Advancing Primitives: Dual Graphics Engines & New ROPs

AMD has clearly taken NVIDIA’s comments on geometry performance to heart. Along with issuing their manifesto with the 6800 series, they’ve also been working on their own improvements for their geometry performance. As a result AMD’s fixed function Graphics Engine block is seeing some major improvements for Cayman.

Prior to Cypress, AMD had 1 graphics engine, which contained 1 each of the fundamental blocks: the rasterizers/hierarchical-Z units, the geometry/vertex assemblers, and the tessellator. With Cypress AMD added a 2nd rasterizer and 2nd hierarchical-Z unit, allowing them to set up 32 pixels per clock as opposed to 16 pixels per clock.
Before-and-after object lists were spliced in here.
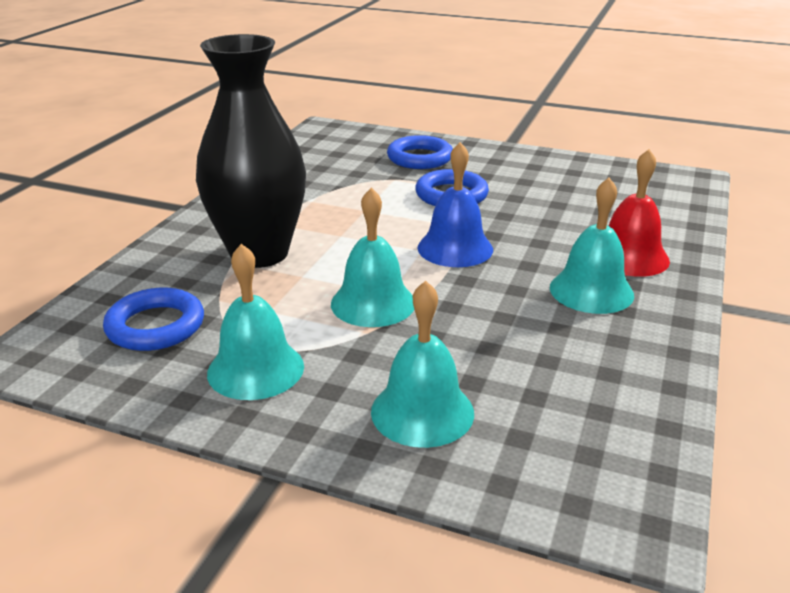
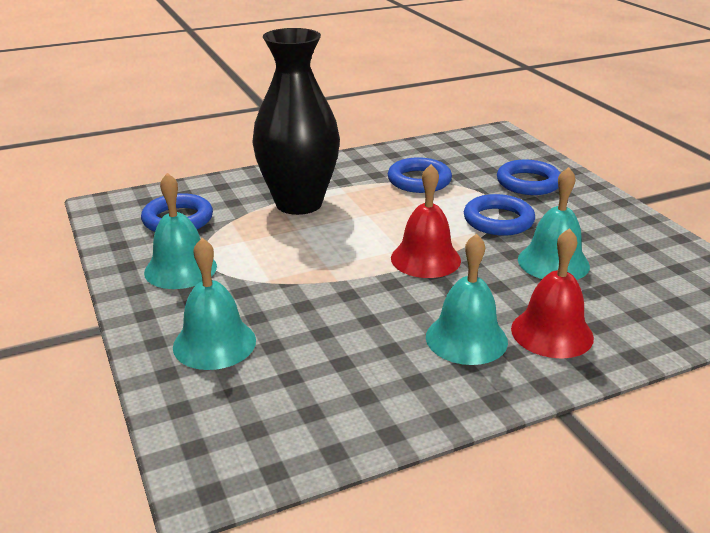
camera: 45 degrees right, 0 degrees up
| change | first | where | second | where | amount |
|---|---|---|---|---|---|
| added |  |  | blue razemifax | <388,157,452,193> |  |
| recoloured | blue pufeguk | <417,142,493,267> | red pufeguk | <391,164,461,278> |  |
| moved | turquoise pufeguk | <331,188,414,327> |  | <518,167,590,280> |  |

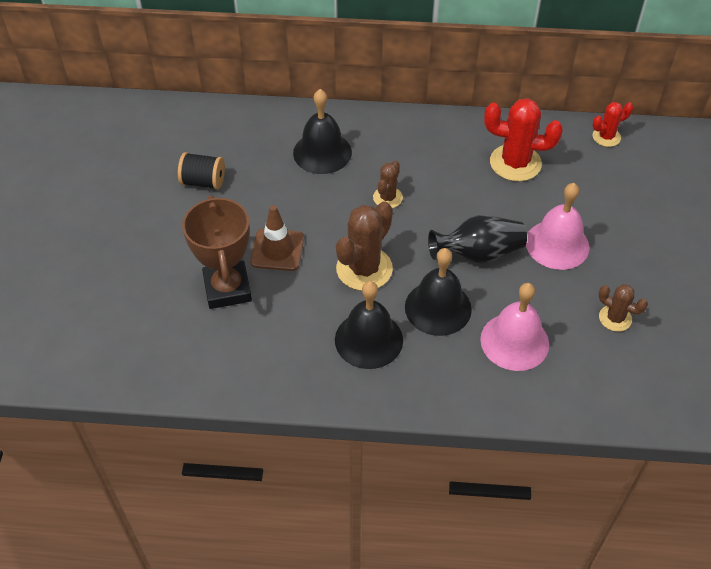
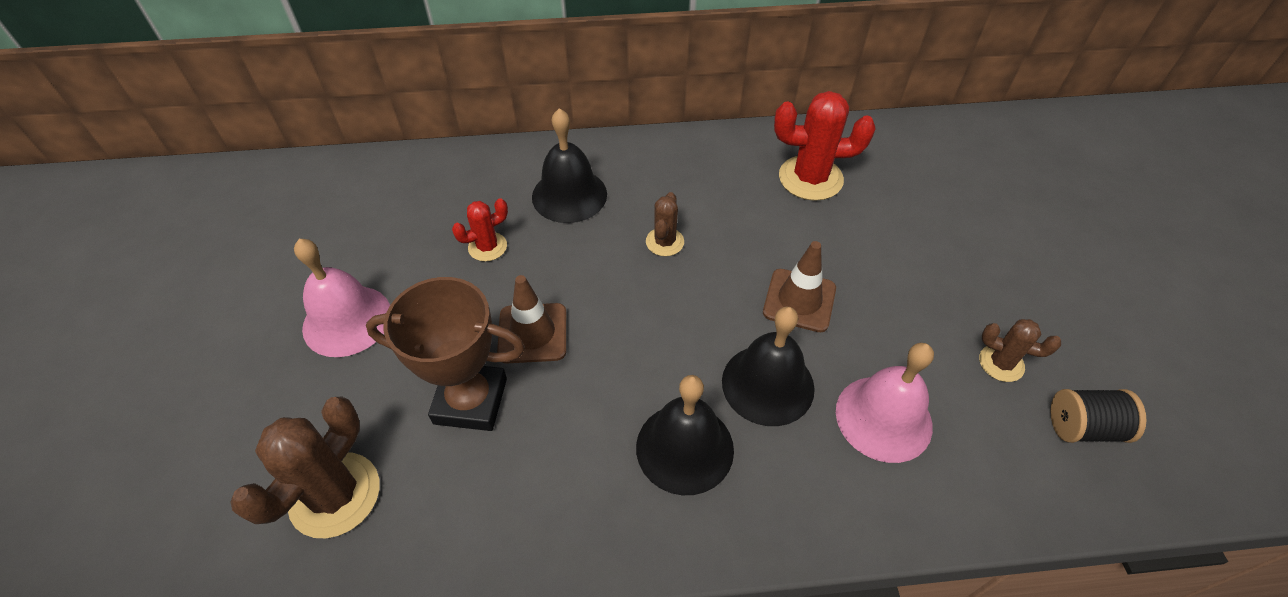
camera: 10 degrees left, 0 degrees up
| change | first | where | second | where | amount |
|---|---|---|---|---|---|
| moved | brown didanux | <336,202,393,291> |  | <230,397,380,538> |  |
| moved | pink pufeguk | <526,183,590,270> |  | <294,239,390,357> |  |
| turned | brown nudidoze | <182,195,252,309> |  | <366,277,525,431> | 60 degrees counterclockwise |
| moved | red didanux | <593,102,633,147> |  | <452,198,508,262> |  |
| replaced | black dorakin | <428,215,527,263> | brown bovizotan | <763,241,836,332> |  |
| moved | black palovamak | <178,152,225,190> |  | <1050,389,1147,443> |  |

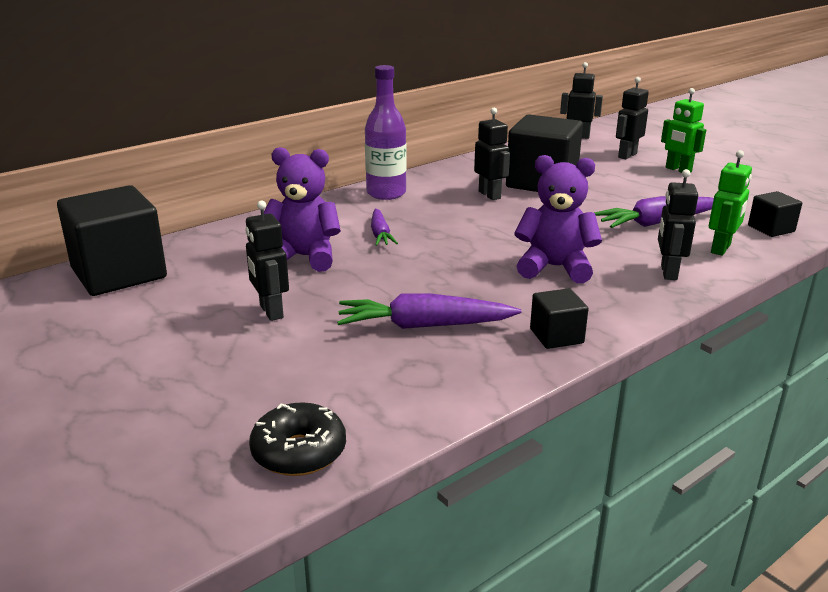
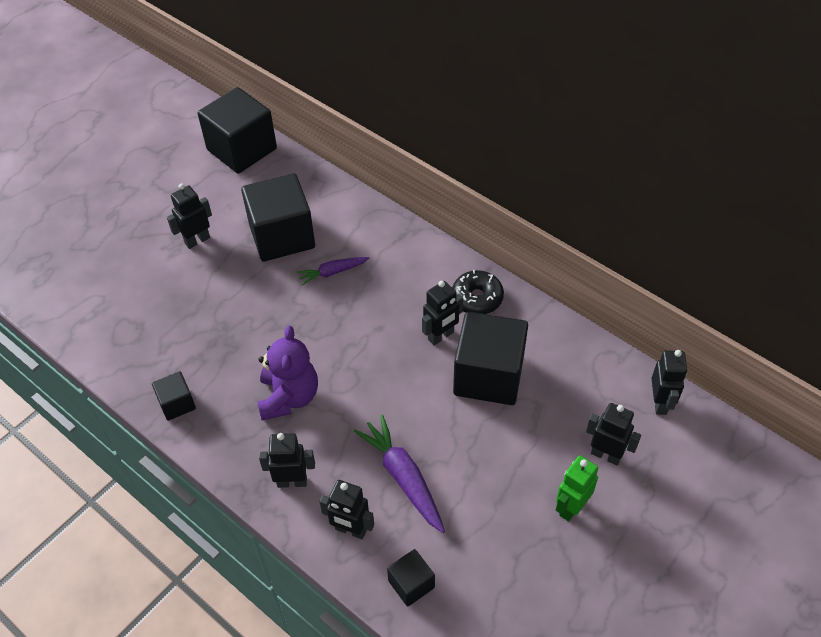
camera: 80 degrees right, 25 degrees up
| change | first | where | second | where | amount |
|---|---|---|---|---|---|
| replaced | purple reretax | <264,147,341,272> | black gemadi | <241,173,315,262> |  |
| recoloured | green sokuzo | <709,150,752,256> | black sokuzo | <320,480,374,539> |  |
| moved | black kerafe | <249,402,346,476> |  | <452,270,504,314> |  |
| removed | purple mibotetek | <337,293,521,329> |  |  |  |
| removed | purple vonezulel | <365,65,406,200> |  |  |  |

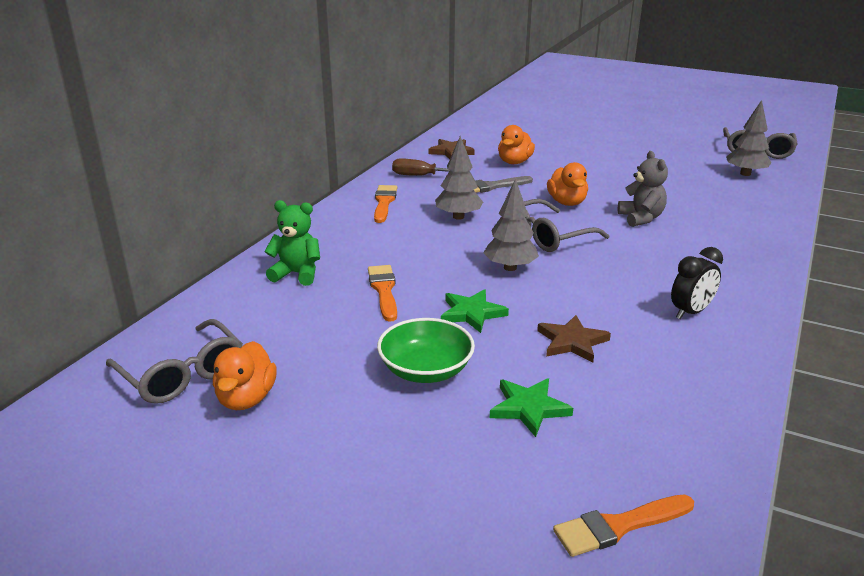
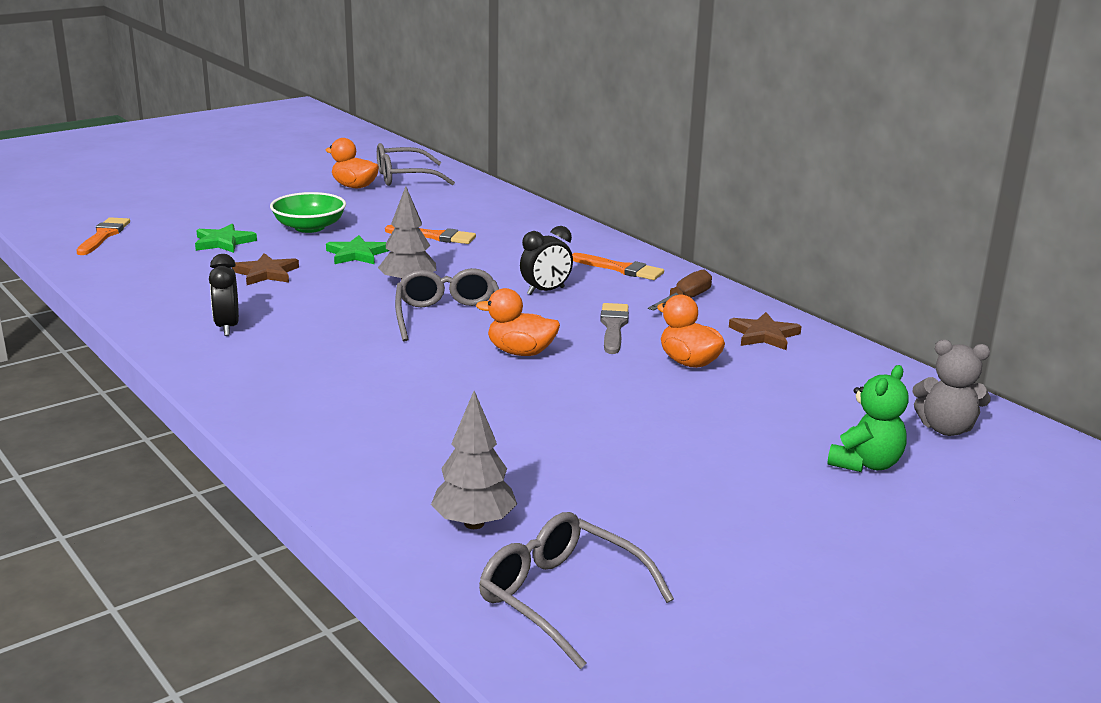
camera: 115 degrees right, 5 degrees down
| change | first | where | second | where | amount |
|---|---|---|---|---|---|
| replaced | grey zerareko | <435,136,483,220> | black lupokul | <520,226,573,295> |  |
| moved | green reretax | <264,200,320,286> |  | <827,365,909,472> |  |
| moved | grey reretax | <618,151,668,227> |  | <912,340,991,436> |  |

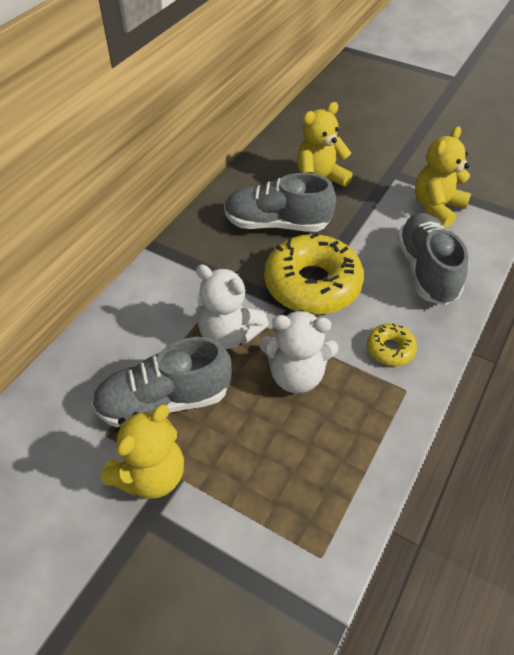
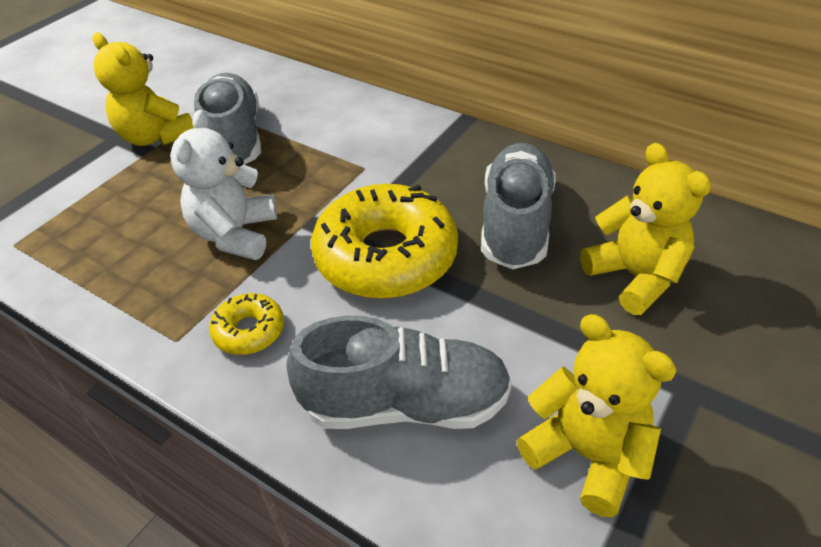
camera: 95 degrees right, 5 degrees down
| change | first | where | second | where | amount |
|---|---|---|---|---|---|
| removed | white reretax | <196,264,269,349> |  |  |  |

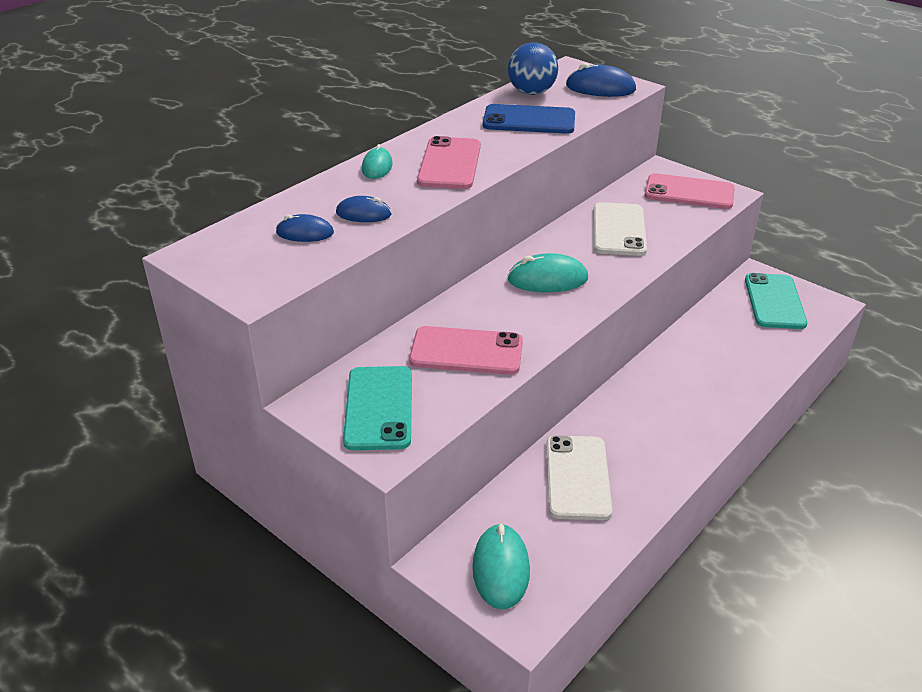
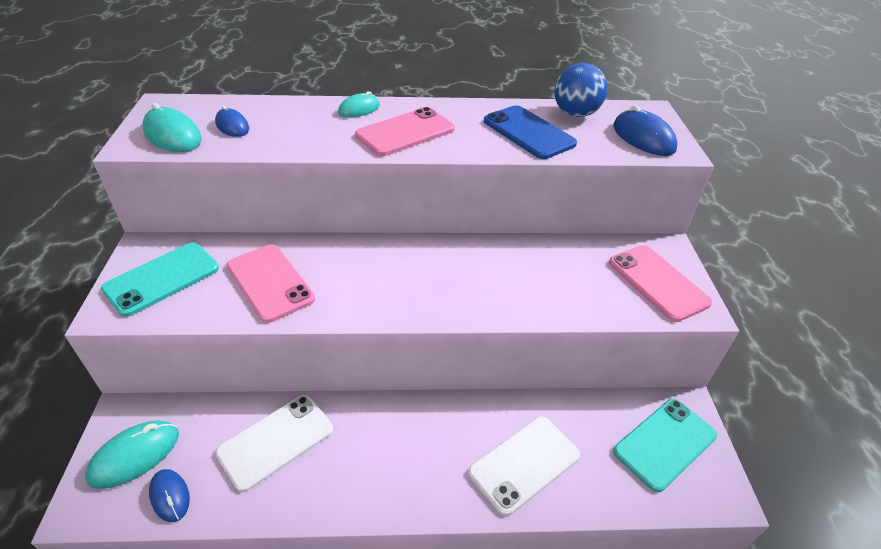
camera: 45 degrees right, 5 degrees up
| change | first | where | second | where | amount |
|---|---|---|---|---|---|
| moved |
However while AMD doubled part of the graphics engine, they did not double the entirety of it, meaning their primitive throughput rate was still 1 primitive/clock, a typical throughput rate even at the time.


Cypress's Graphics Engine

In 2010 with the launch of Fermi, NVIDIA raised the bar on primitive performance, with rasterization moved to NVIDIA’s GPCs, NVIDIA could theoretically push out as many primitives/clock as they had GPCs, in the case of GF100/GF110 pushing this to 4 primitives/clock, a simply massive improvement in geometry performance for a single generation.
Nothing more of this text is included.